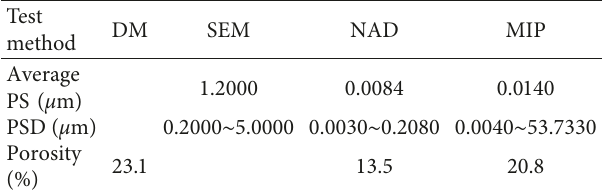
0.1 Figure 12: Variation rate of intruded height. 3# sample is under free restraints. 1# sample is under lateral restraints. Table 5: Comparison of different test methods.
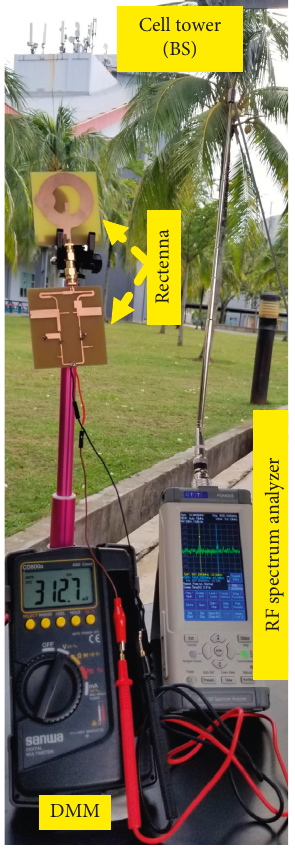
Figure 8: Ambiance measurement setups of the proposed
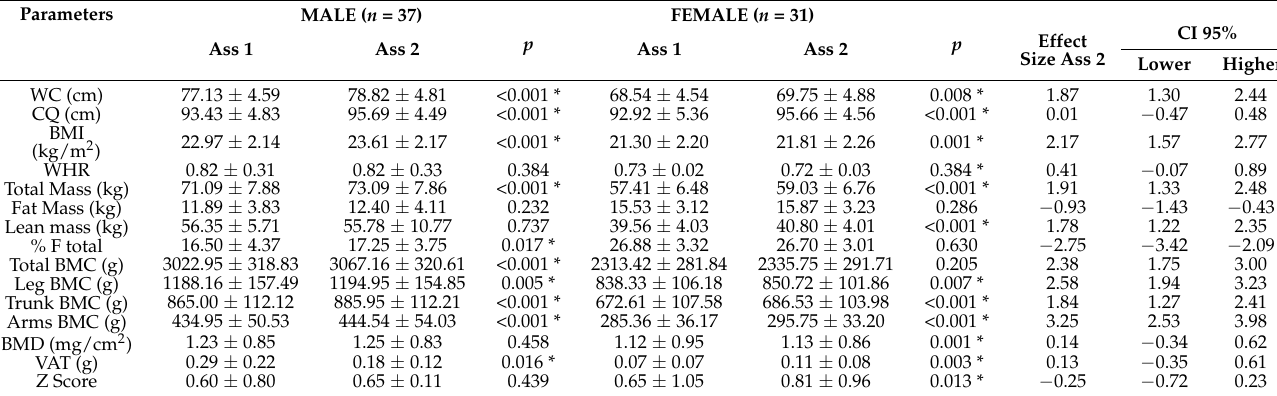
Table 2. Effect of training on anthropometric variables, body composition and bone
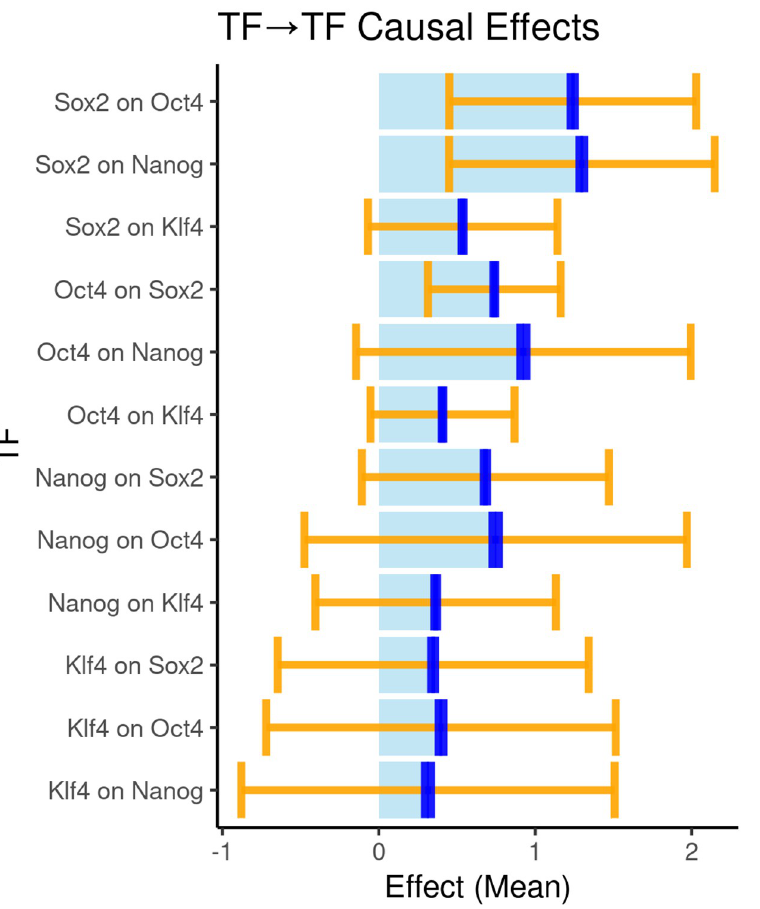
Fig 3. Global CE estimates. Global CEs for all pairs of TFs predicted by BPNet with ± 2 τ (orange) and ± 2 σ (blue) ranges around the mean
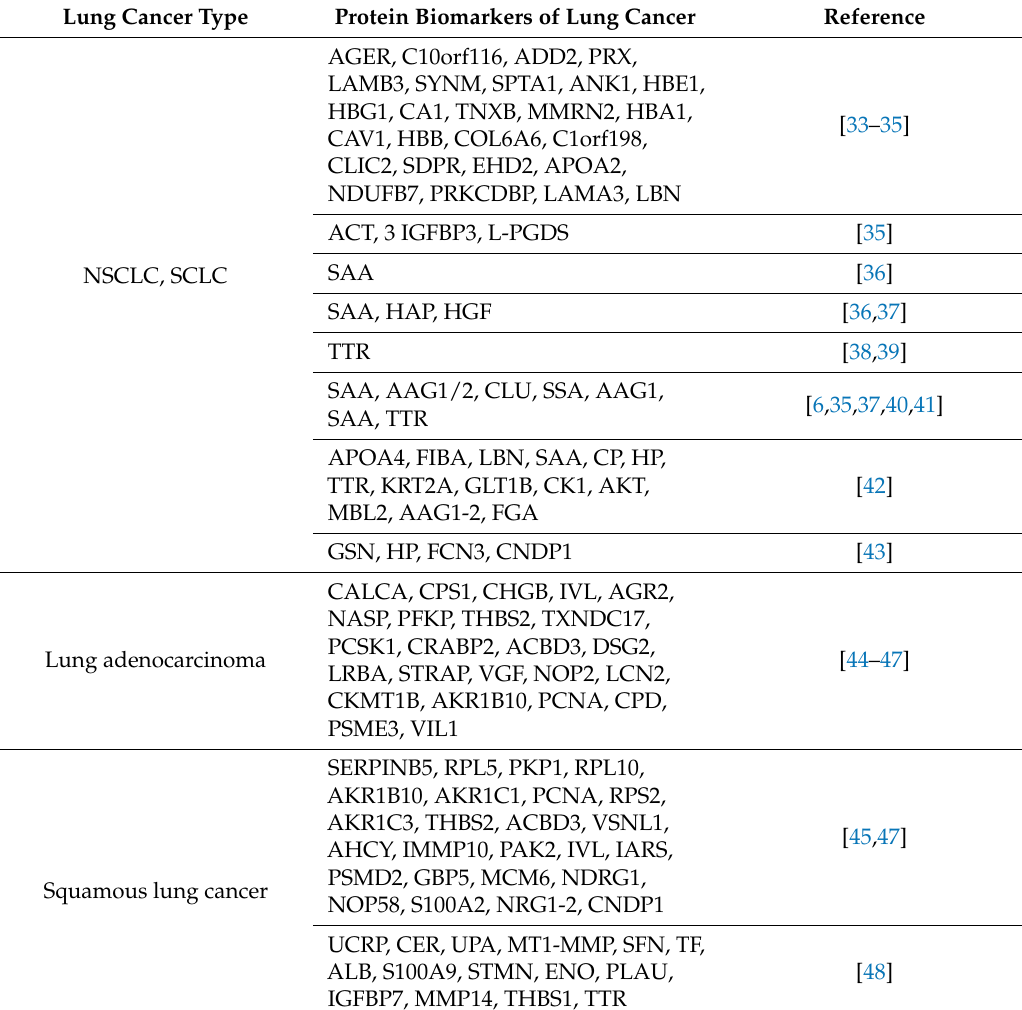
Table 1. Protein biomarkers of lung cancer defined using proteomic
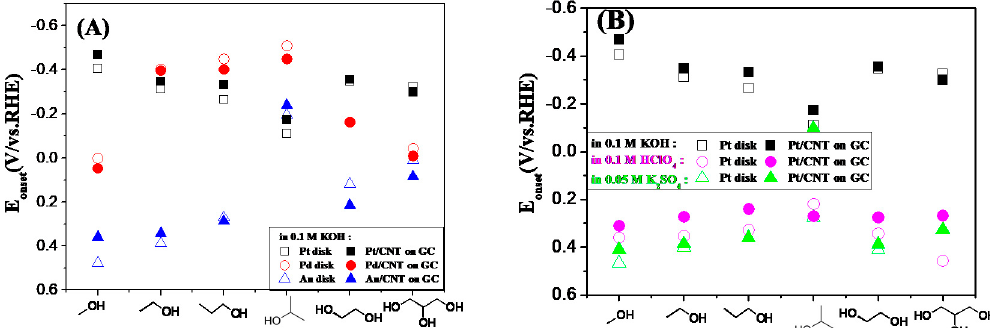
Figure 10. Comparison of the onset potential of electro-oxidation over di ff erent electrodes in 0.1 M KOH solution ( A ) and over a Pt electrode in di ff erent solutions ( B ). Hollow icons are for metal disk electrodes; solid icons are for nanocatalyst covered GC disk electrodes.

* * * * * * * * *

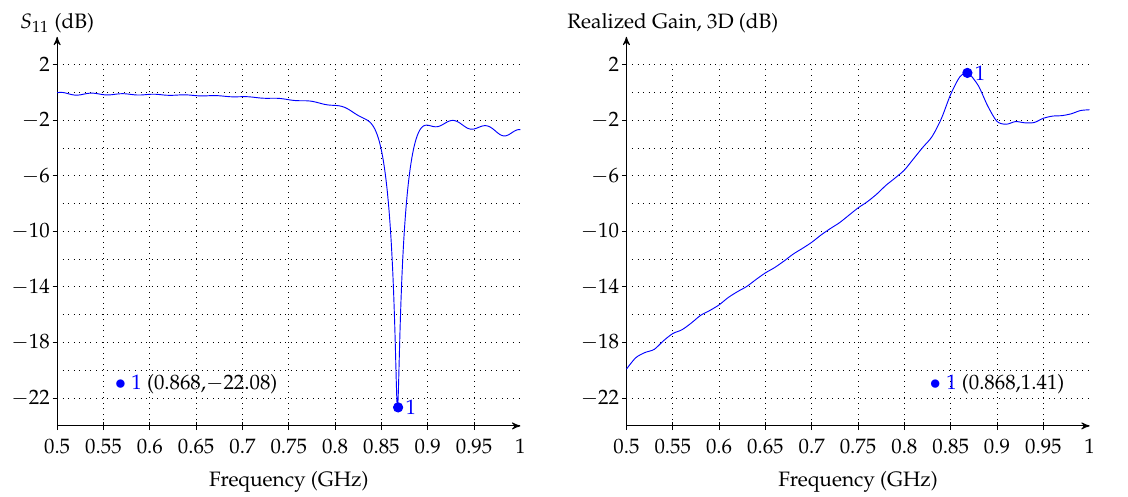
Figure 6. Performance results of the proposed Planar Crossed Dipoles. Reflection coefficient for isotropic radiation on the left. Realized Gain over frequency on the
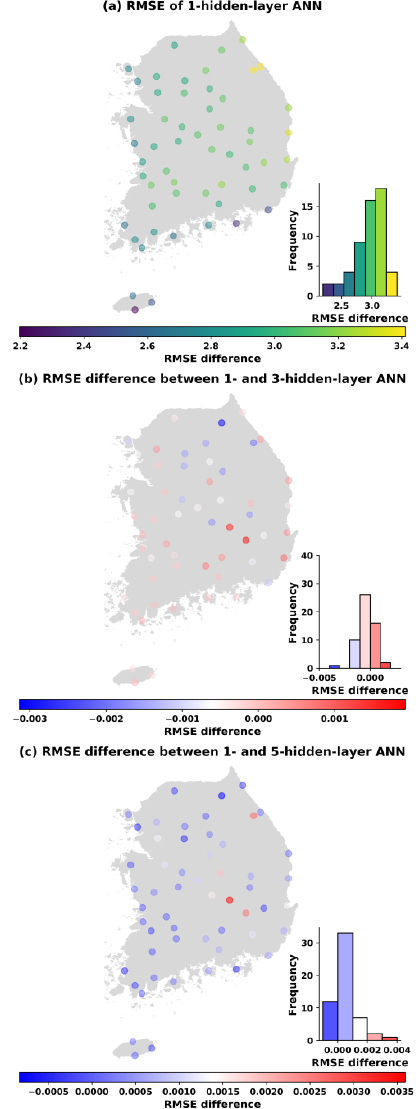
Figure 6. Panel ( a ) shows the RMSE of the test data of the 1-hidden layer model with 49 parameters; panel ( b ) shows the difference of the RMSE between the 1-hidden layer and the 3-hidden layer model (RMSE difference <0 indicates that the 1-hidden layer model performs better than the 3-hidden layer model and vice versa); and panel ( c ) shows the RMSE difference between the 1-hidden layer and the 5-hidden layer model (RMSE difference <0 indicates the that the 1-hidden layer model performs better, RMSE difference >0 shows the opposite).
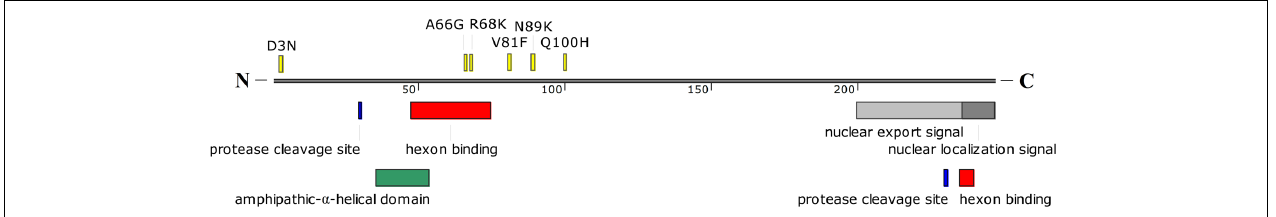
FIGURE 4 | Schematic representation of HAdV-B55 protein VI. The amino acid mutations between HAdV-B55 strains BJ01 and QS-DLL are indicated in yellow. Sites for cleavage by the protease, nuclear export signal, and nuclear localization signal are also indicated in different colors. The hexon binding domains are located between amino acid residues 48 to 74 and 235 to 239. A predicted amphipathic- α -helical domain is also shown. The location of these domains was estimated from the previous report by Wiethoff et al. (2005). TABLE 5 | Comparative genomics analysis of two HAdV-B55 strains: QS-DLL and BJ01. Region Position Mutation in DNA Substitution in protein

* * * * * * * * *

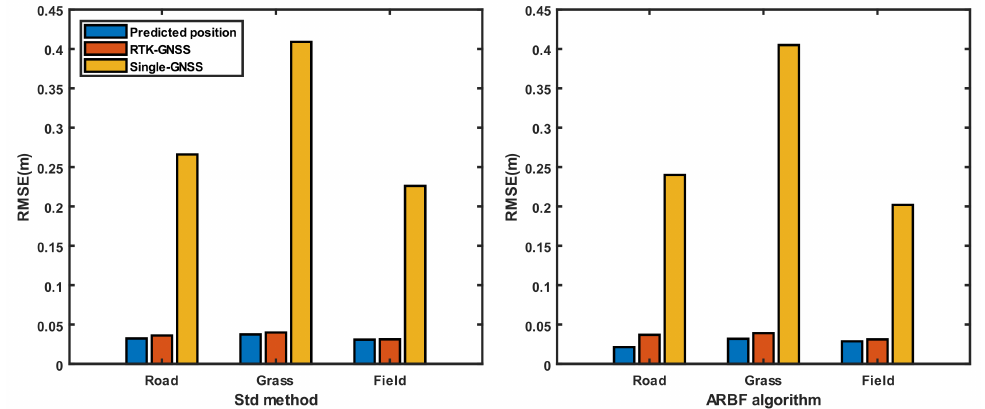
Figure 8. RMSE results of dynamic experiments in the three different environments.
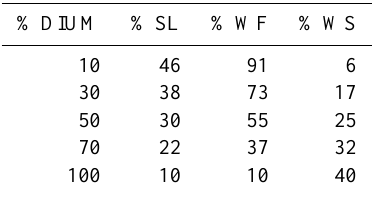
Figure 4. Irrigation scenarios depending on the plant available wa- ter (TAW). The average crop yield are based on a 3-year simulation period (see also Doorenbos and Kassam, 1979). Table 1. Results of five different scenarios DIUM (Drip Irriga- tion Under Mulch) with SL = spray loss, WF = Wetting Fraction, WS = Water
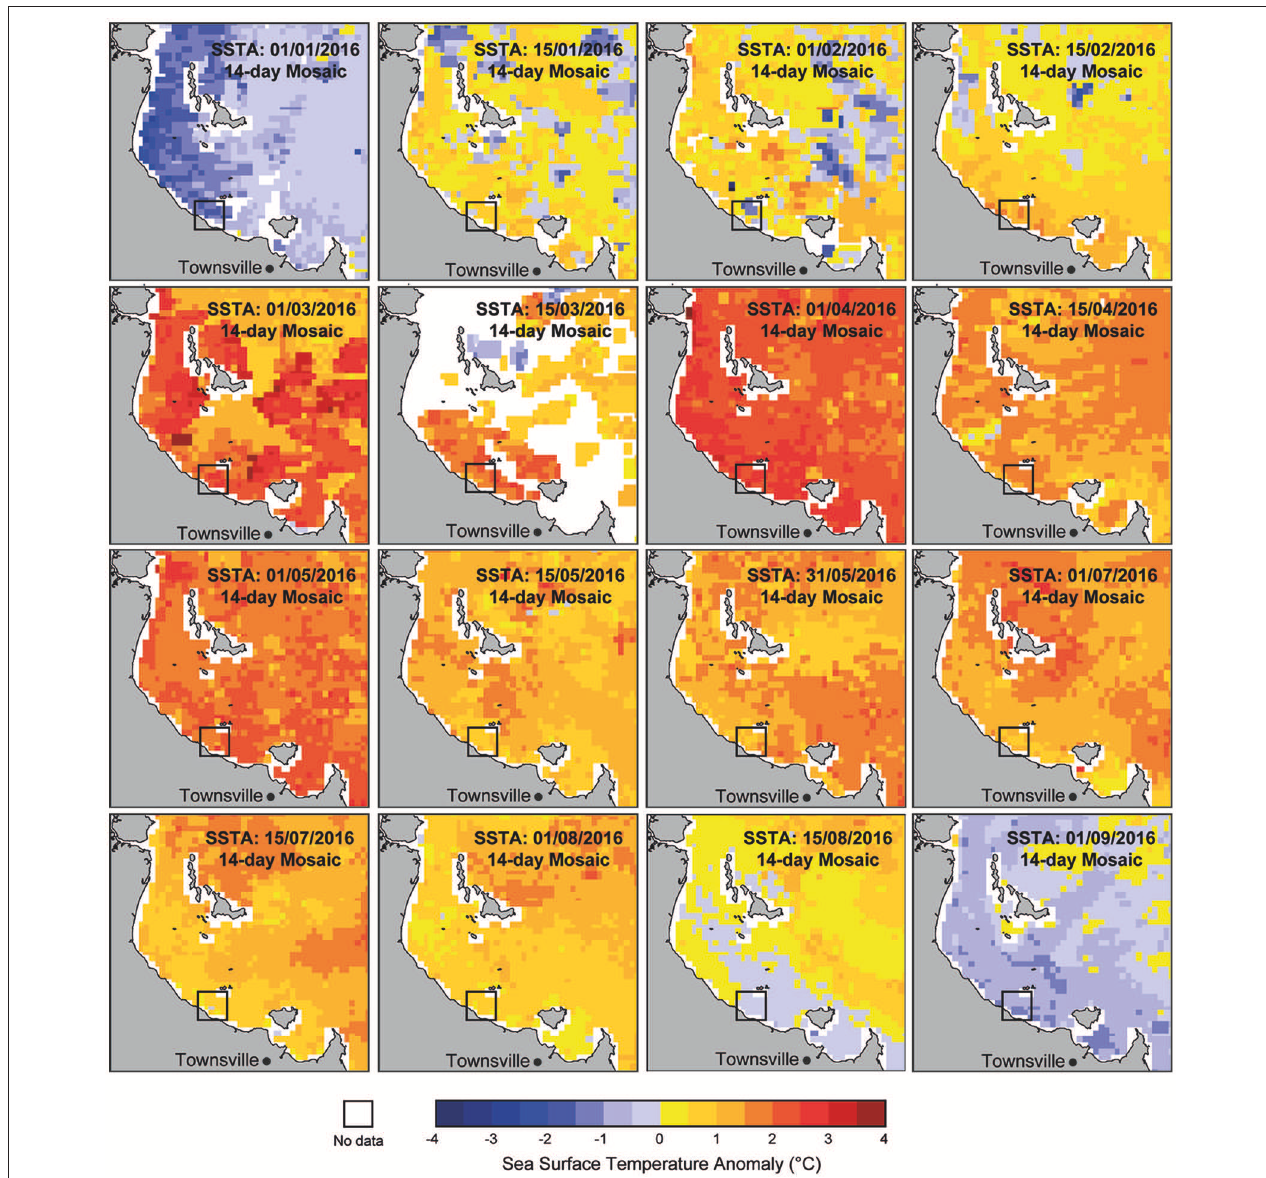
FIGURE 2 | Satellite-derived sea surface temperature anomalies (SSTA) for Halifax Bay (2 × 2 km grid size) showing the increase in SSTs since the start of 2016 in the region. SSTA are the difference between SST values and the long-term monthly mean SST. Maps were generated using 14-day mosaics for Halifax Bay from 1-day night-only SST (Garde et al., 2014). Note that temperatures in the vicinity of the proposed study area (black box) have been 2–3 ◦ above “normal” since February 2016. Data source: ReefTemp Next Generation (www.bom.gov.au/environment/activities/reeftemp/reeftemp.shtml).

* * * * * * * * *

▶ [Exercise]
Word for word, write out the lines above running from the one with "Table 1. Protein" up to and including the one with "Figure 10. Comparison". Drop any picture.

▶ [Solution below]
Table 1. Protein biomarkers of lung cancer defined using proteomic
Figure 10. Comparison of the onset potential of electro-oxidation over di ff erent electrodes in 0.1 M KOH solution ( A ) and over a Pt electrode in di ff erent solutions ( B ). Hollow icons are for metal disk electrodes; solid icons are for nanocatalyst covered GC disk electrodes.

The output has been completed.